As mentioned, from the Q1 of next year, we will have the patient's own device as a new alternate revenue stream for the business. So we see significant upsell opportunity in the installed base. I don't think there's been an RFP that has landed this year, which hasn't asked for either the Digital Door Sign or a digital whiteboard in addition to the core platform. So we're very enthusiastic about the change in demand for these new products. In terms of the Baxter partnership, it's well and truly underway. We've collectively identified several different work streams that are in progress.
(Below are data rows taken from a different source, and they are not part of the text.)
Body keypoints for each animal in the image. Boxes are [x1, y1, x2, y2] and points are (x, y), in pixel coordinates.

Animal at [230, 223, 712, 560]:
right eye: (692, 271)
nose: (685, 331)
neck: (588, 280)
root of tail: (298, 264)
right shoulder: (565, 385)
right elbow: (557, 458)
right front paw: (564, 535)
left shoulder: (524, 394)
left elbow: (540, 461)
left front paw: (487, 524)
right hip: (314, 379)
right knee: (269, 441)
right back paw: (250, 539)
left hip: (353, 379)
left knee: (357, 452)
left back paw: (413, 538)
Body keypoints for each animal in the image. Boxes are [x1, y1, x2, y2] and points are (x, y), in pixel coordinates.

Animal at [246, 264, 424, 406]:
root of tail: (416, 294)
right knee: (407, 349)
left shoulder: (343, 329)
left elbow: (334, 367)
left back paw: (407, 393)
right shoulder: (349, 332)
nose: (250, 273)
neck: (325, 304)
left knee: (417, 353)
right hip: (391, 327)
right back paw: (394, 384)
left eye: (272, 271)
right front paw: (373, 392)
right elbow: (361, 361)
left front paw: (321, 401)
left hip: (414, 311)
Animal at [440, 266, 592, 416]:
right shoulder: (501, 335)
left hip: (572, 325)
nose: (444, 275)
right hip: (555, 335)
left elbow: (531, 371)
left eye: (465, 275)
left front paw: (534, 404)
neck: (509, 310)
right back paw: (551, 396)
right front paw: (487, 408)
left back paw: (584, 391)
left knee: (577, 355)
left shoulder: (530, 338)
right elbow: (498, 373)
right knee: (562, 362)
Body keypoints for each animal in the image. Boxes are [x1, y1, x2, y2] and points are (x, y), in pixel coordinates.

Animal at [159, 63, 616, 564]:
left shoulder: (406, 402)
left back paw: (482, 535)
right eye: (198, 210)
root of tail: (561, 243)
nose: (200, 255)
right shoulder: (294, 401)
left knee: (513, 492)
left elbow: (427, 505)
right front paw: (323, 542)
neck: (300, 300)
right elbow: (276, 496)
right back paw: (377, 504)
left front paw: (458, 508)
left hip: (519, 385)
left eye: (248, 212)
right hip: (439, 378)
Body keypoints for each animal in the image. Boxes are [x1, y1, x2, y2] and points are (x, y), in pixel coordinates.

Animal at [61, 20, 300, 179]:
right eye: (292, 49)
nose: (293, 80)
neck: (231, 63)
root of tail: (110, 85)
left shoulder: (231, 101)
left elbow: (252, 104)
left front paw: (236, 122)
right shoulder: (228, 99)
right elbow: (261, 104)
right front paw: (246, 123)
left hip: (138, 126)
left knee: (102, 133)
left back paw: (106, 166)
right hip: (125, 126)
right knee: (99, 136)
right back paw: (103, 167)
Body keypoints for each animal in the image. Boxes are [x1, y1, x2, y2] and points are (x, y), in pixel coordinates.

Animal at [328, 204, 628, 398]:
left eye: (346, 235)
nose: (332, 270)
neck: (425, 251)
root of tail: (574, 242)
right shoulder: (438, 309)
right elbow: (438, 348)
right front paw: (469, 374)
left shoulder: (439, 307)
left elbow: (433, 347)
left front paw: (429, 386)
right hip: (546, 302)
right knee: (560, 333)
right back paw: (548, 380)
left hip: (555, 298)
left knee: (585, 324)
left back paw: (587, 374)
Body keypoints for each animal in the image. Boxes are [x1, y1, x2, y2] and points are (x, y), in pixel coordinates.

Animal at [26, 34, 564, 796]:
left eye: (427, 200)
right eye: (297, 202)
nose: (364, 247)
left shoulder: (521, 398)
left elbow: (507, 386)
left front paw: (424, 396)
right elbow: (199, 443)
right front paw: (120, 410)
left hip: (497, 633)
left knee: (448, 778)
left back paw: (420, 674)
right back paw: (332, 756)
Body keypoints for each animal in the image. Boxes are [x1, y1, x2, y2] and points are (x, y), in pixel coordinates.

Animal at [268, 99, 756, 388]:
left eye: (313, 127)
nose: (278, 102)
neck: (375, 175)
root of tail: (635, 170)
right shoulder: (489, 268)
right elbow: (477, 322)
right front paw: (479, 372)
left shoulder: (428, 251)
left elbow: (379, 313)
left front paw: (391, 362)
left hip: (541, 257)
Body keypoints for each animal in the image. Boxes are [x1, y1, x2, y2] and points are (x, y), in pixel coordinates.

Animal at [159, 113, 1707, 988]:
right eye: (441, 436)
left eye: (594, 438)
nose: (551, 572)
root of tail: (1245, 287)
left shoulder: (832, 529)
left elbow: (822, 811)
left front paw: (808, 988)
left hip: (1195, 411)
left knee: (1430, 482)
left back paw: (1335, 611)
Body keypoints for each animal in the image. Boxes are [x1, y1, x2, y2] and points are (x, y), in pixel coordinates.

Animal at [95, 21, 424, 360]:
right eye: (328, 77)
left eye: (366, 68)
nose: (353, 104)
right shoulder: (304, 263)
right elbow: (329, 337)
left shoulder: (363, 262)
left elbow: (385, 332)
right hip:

There are a series of weekly touchpoints with the folks at Baxter. We've been through the first phase of identifying high-prospect opportunities with them.

They've asked us to deploy our technology in their customer experience centers, of which there are 3 of them across the country. One in Irvine, in California, one in Indiana, and one in North Carolina. That work is currently scheduled, all working towards a joint market launch in the Q4 of 2023. We are expecting that to happen in mid-October. We have had some early customer engagement, which has been very, very positive. We had a couple of folks out in California last week meeting with some of their customers, and similarly a couple of guys down in Florida. So, although we haven't had the formal launch yet, there has been some pre-market sales where they have specific needs for specific customers who are keen to engage.

As we mentioned, as part of the cap raise, the important part of the use of proceeds was to make sure that we have the right people and the right resources in place to ensure we can scale to their needs. So that process is well and truly underway. In fact, a number of our North American leadership team are meeting here in St. Louis this week to make sure we're ready for what could be a real step change in our business in October going forward. And we'll continue to monitor what commercial and support resources we need to support the partnership going forward. We'll make a determination on that in early in 2024. So this is a slide that we included in the business update last year.

I just think it's an important visual of giving a sense of, you know, where we are as a business. We've obviously increased that contracted book of business by a further 600-odd beds with the Children's Hospital in Ireland. Hoping to conclude negotiations on these other two opportunities by the end of this quarter, which will get us to that 18,000-bed number we talked about. As we've mentioned previously, we think the Baxter partnership has the ability to deliver between 3,000 and 5,000 beds in year one, and we see BYOD as something that's gonna accelerate our own organic growth.

We've grown our book of business by 42% since the pandemic concluded, and about 20% per annum, and we think that's a sustainable growth rate going forward based on where we are in the industry. So that concludes my formal comments, and we would be delighted to take any questions if anyone has any.